Fue un viaje alucinante. Un grupo de personas sin nada en común, más allá del obligatorio modo de ganarnos la vida, en Londres. No tengo ni una foto de aquellos días. Se perdieron.
El sábado visitamos Portobello, el mercado de Nothing Hill.
El viernes por la noche unos imberbes nos habían atacado con huevos. De gallina. Los hijos de la Gran Bretaña tiroteaban sin compasión a cualquiera que cruzase aquel paso de cebra de Kensington. Pero, ¿a quién dieron de lleno?

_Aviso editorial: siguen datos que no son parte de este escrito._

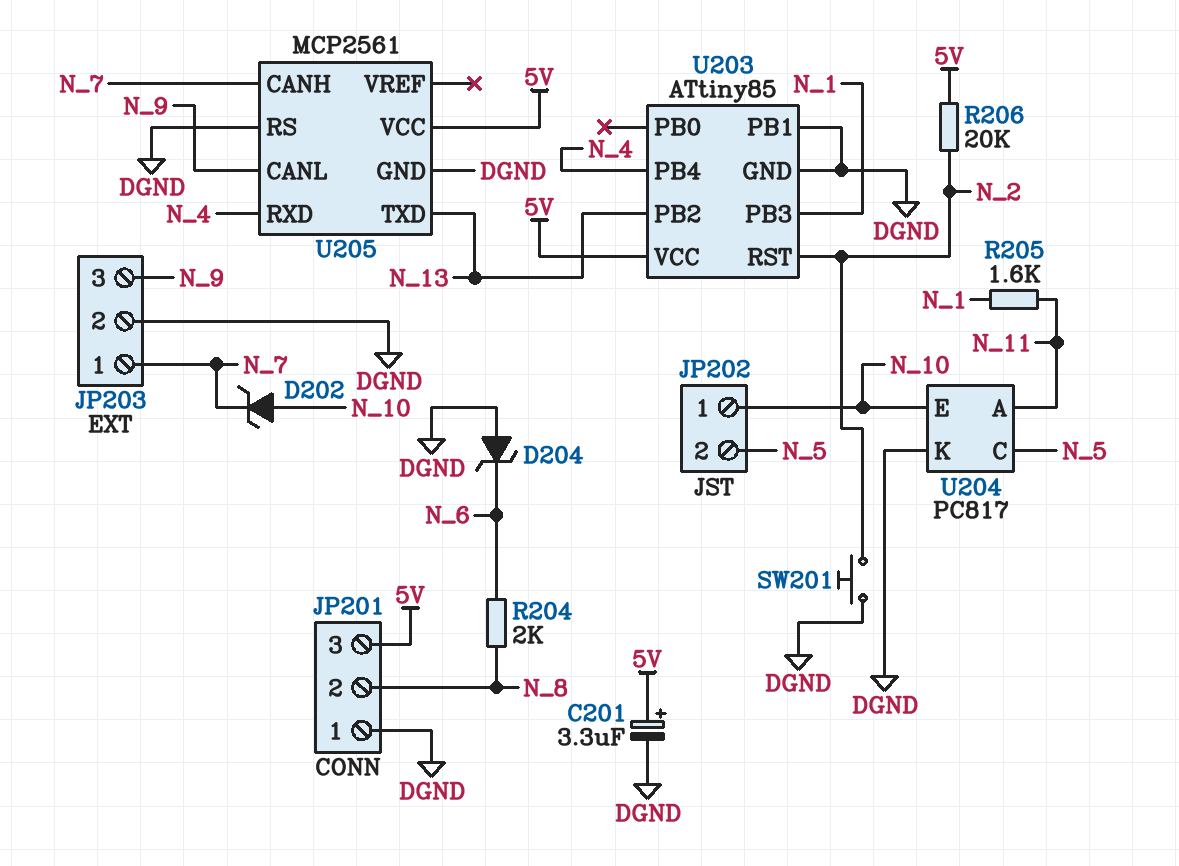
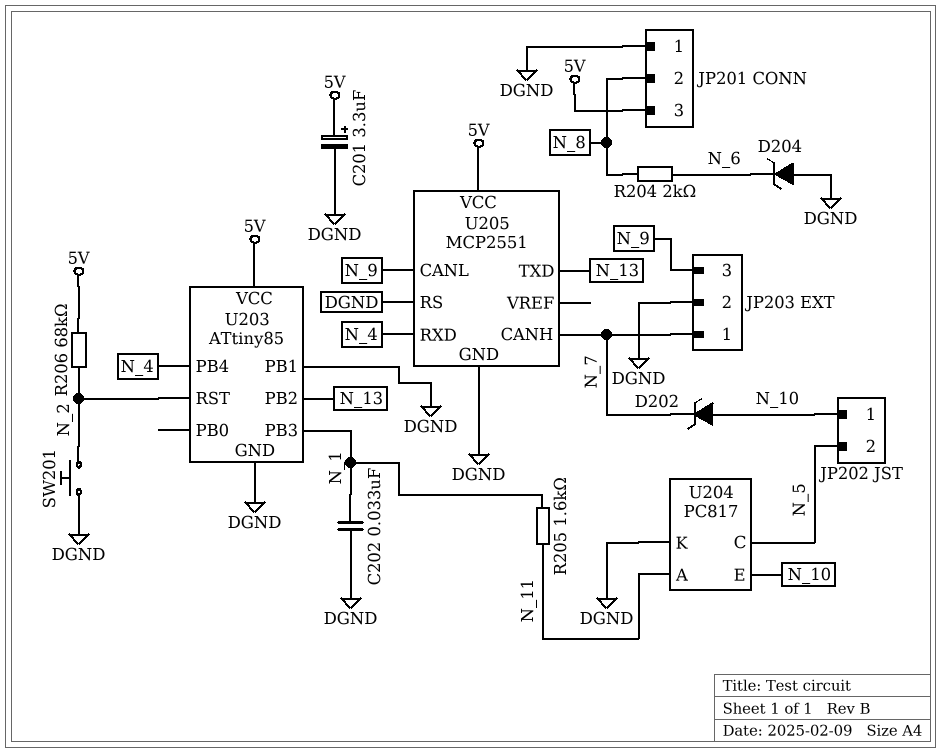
C202: none -> 33nF (DGND, N_1)
R206: 20k (5V, N_2) -> 68k (5V, N_2)
U205: MCP2561 -> MCP2551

Te decía que había salido casi indemne del ataque de los huevos, y estaba, tan feliz, empapándome del colorido, de la música, de la belleza.
Y, de pronto, un coche impresionante casi me atropella. Te juro que en aquellos momentos pensé que mi presencia en el Reino Unido se debía a un complot. Querían, por las malas, deshacerse de mí.

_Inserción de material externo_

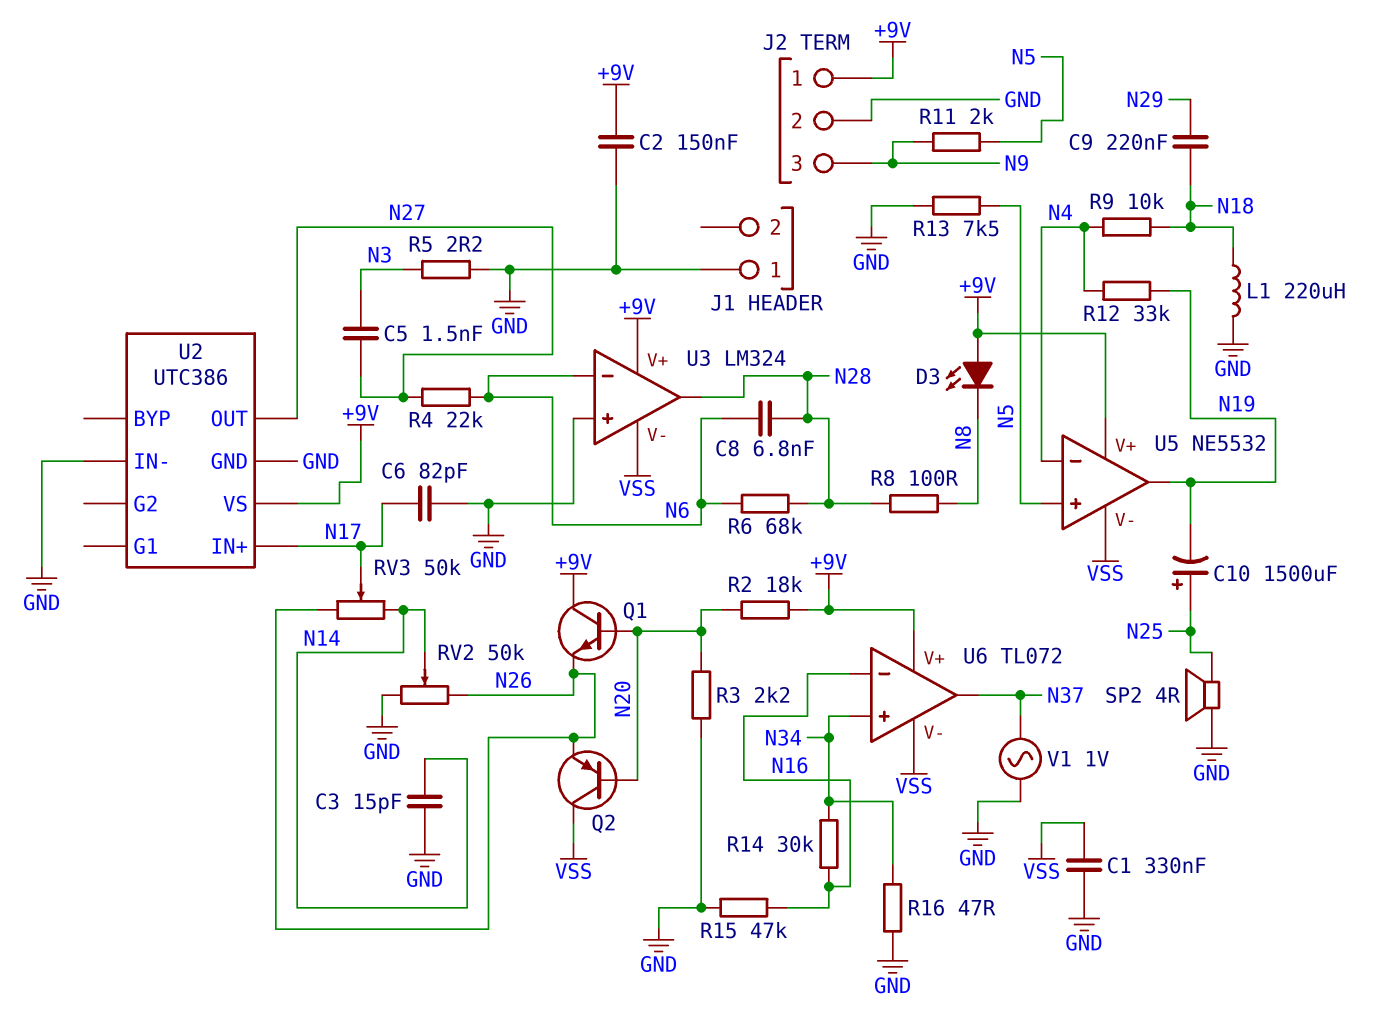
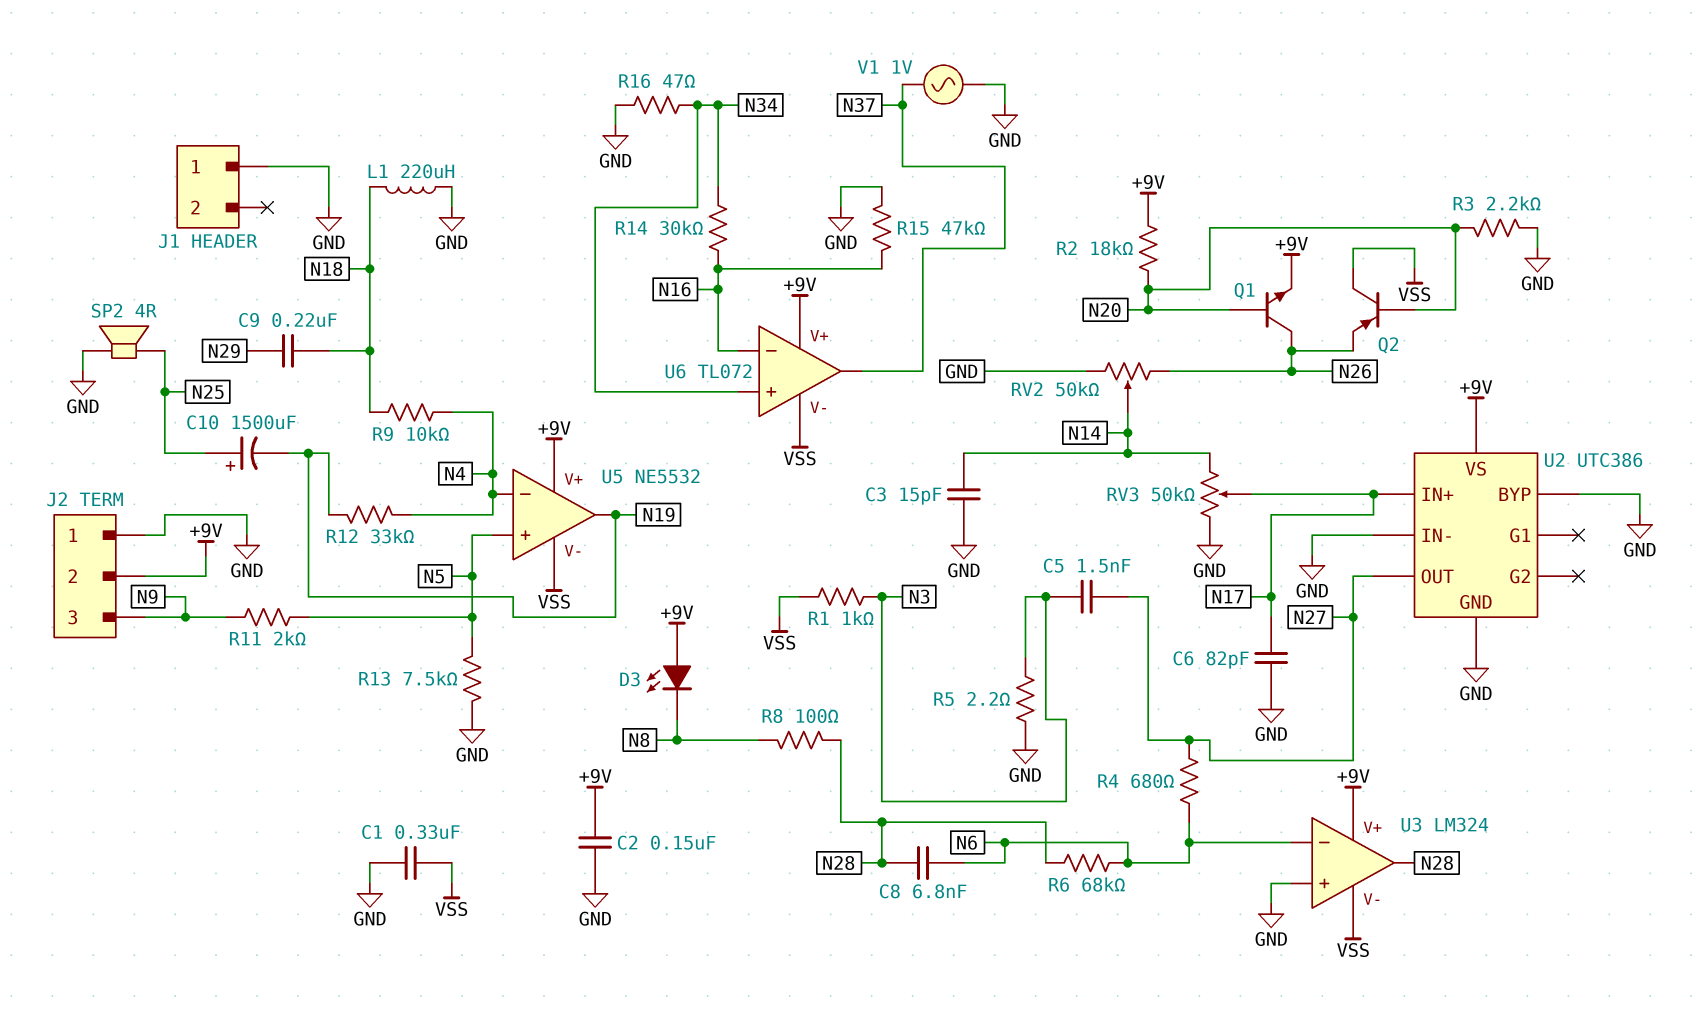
J2 pin 1: +9V -> GND
J2 pin 2: GND -> +9V
Q1: NPN (B N20, C +9V, E N26) -> NPN (B N20, C N26, E +9V)
R1: none -> 1k (N3, VSS)
R4: 22k (N6, N27) -> 680 (N6, N27)
RV3: 50k (N14, N26, wiper N17) -> 50k (GND, N14, wiper N17)
U2 pin BYP: none -> GND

Me puse a salvo. Miré al interior del automóvil. Una mujer con dos querubines que trataba de esconder su rostro. Era Claudia Schiffer y solo sabrás quién es si en los 90 ya andabas por estos mundos de dios.

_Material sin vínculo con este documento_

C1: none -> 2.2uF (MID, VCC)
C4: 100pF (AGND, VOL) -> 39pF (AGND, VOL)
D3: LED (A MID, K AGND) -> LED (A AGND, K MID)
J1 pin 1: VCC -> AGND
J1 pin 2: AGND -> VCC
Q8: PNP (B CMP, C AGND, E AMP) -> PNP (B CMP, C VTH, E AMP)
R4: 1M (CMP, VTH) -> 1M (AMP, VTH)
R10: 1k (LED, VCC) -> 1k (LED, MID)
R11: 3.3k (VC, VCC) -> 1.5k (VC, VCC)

Tras eludir el nuevo atentado, seguí deambulando. Iba buscando un regalo especial para un coleccionista de navajas. Y… lo encontré. Pequeña, preciosa, y exorbitantemente cara (pero aún me quedaban libras, y tenía la tonta sensación de que debía gastármelas). La compré.
Al regreso, con mucha pompa y circunstancia, le entregué mi regalo. Él, tranquilo y nada admirado, la examinó, meticuloso. Y allí estaba. La inscripción. Toledo.
Desde entonces, sostiene que todo fue un invento. Que nunca estuve en Londres, que no perdí té ni galletas en un autobús, que no vi el altar a Diana y Dodi en Harrods. Que lo de Claudia Schiffer es mentira.
Fue algo… alucinante. Me pregunto si todo esto que acabo de contarte es cierto.